Ник не стал конкретизировать свой ответ. Он лихорадочно перебирал в памяти последние шесть дней, проведенных в коттедже. Телефон отключился как раз в тот день, когда заболела Абигейл.
– Произошла идиотская ошибка, – сказал Крис.
Он, конечно, не заметил, что произнесенные им слова не просто насторожили старшего брата, но едва не повергли его в шоковое состояние. После возвращения невесты, Крис, ослепленный счастьем, почти не видел и не слышал, что происходит вокруг него.
– Оказывается, – продолжал Крис, – моя глупышка Элоиз впала в жуткую панику. Она почему-то вдолбила себе, что не подходит для меня! Представляешь? Да разве такая женщина может не подходить кому-то? Словом, она придумала всю эту дурацкую легенду с другим мужчиной, полагая, что тем самым дает мне убедительный повод освободиться от нее. Но ведь ты же знаешь, что без нее никакая свобода на этой благословенной земле для меня просто немыслима!
Солидаризируясь с братом, Ник едва успел пробормотать в трубку что-то нечленораздельное, как на лестнице раздались легкие шаги. Абигейл проснулась и спускалась к нему!
– Она решила уехать домой к родителям и зализать там раны, – без умолку тараторил Крис. – Но дороги так замело, что бедняжке пришлось вернуться в город. И когда я вошел в ее квартиру, она сидела и плакала навзрыд...
Концовку его рассказа Ник дослушал рассеянно, потому что, как раз в этот момент, дверь отворилась, и в кабинет проскользнула Абигейл. На ее щеках после сна еще горел нежный румянец, пышные волны темно-каштановых волос расплескались по точеным плечам. Его сердце радостно вздрогнуло, когда он увидел, что наготу желанной женщины прикрывал лишь его зеленый махровый халат.
Она взглянула на Ника с сияющей улыбкой, и это совсем отвлекло его от беседы с братом, которую они еще не закончили. Он протянул ей руку и почувствовал, как ее пальцы нежно переплелись с его пальцами. Сердце Ника вновь встрепенулось от этого простого, маленького свидетельства их близости, их счастья.
Движением свободной руки он развернул ее спиной к себе, и она тотчас прижалась к нему всем телом.
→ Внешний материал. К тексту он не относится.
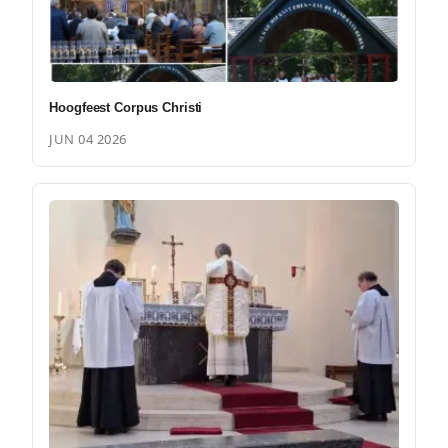
Hoogfeest Corpus Christi
JUN 04 2026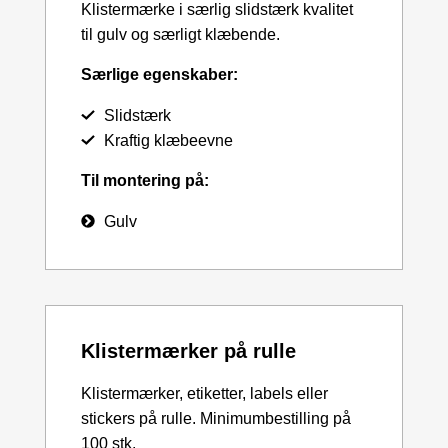
Klistermærke i særlig slidstærk kvalitet
til gulv og særligt klæbende.
Særlige egenskaber:
Slidstærk
Kraftig klæbeevne
Til montering på:
Gulv
Klistermærker på rulle
Klistermærker, etiketter, labels eller
stickers på rulle. Minimumbestilling på
100 stk.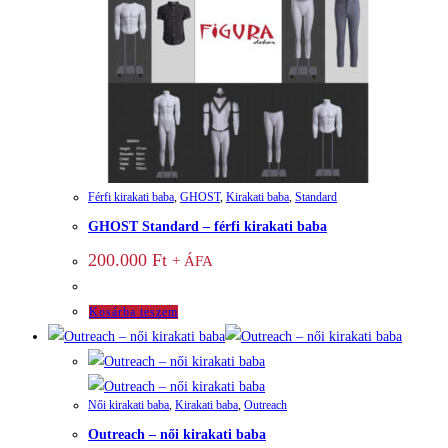
Férfi kirakati baba
,
GHOST
,
Kirakati baba
,
Standard
GHOST Standard – férfi kirakati baba
200.000
Ft
+ ÁFA
Kosárba teszem
Női kirakati baba
,
Kirakati baba
,
Outreach
Outreach – női kirakati baba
Едва ее округлый мягкий зад коснулся низа его живота, как мужской лемех сразу двинулся напролом вдоль ложбинки между женским ягодицами. Их обоих мгновенно бросило в жар, он нежно поцеловал ее в висок, и прядь ее волнистых волос рассыпалась по его щеке.
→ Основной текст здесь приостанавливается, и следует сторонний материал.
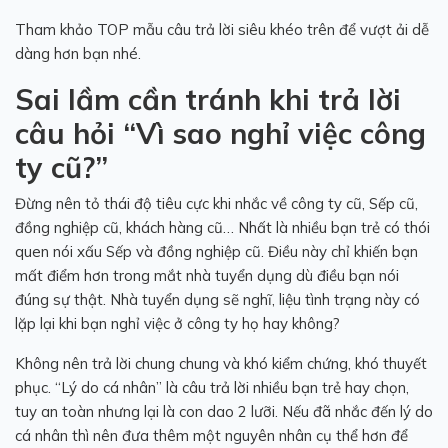
Tham khảo TOP mẫu câu trả lời siêu khéo trên để vượt ải dễ
dàng hơn bạn nhé.
Sai lầm cần tránh khi trả lời
câu hỏi “
Vì sao nghỉ việc công
ty cũ
?”
Đừng nên tỏ thái độ tiêu cực khi nhắc về công ty cũ, Sếp cũ,
đồng nghiệp cũ, khách hàng cũ… Nhất là nhiều bạn trẻ có thói
quen nói xấu Sếp và đồng nghiệp cũ. Điều này chỉ khiến bạn
mất điểm hơn trong mắt nhà tuyển dụng dù điều bạn nói
đúng sự thật. Nhà tuyển dụng sẽ nghĩ, liệu tình trạng này có
lặp lại khi bạn nghỉ việc ở công ty họ hay không?
Không nên trả lời chung chung và khó kiểm chứng, khó thuyết
phục. “Lý do cá nhân” là câu trả lời nhiều bạn trẻ hay chọn,
tuy an toàn nhưng lại là con dao 2 lưỡi. Nếu đã nhắc đến lý do
cá nhân thì nên đưa thêm một nguyên nhân cụ thể hơn để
Кивнув на телефонную трубку, которую Ник держал в другой руке, она, не проронив ни слова, вопросительно заглянула ему в глаза.
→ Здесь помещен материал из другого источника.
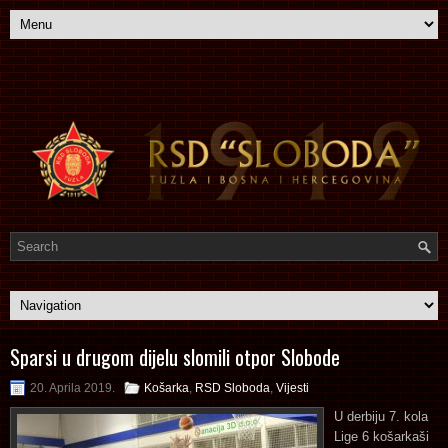
Sparsi u drugom dijelu slomili otpor Slobode
20. Aprila 2019.
Košarka
,
RSD Sloboda
,
Vijesti
U derbiju 7. kola
Lige 6 košarkaši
– Крис, – прошептал он и, прикрыв ладонью микрофонный блок, пояснил: – Элоиз вернулась к нему еще шесть дней назад, так что все мои хлопоты оказались пустыми.
– Эй, Ник, – послышалось опять в трубке.
Крис, наконец, догадался, что брат не слишком эмоционально реагировал на его исповедь, и это вызвало у него определенные подозрения.
– Абигейл, почему бы тебе не приготовить нам кофе? А я тем временем закончу разговор с Крисом.
С неохотой, отпустив ее от себя, он ласково шлепнул Абигейл по самой соблазнительной части ее роскошного тела и вновь приложил трубку к уху. Но его глаза продолжали жадно следить за ней. Он не мог оторвать их от ее округлых форм, от гибкой талии, от покачивающихся широких бедер, выделявшихся даже под свободным банным халатом. Мысль о том, что ее сосков, живота, ягодиц касалась сейчас та же ткань, под которой он всего лишь сутки назад скрывал свое обнаженное тело, настолько возбудила Ника, что он на минуту совсем забыл, о чем только что говорил с Крисом.
Из оцепенения его вывел веселый голос брата, который возобновил их диалог нетерпеливым и явно заинтригованным тоном:
– Ник, что там у тебя происходит? С кем ты разговаривал?
– Ничего особенного тут не происходит, а разговаривал я просто так, кое с кем, – уклончиво ответил он, не желая пока никого, даже родного брата, посвящать в ту особую тайну, которая возникла между ним и Абигейл.
Итак, уже скоро эта тайна всплывет на поверхность сама собой. Теперь, когда погода изменилась, и снег бурно таял, их убежище не будет долго оставаться в изоляции. С восстановлением телефонных линий возобновился его контакт с братом и с другими людьми, а, значит, их идиллическая уединенность от внешнего мира уже нарушена.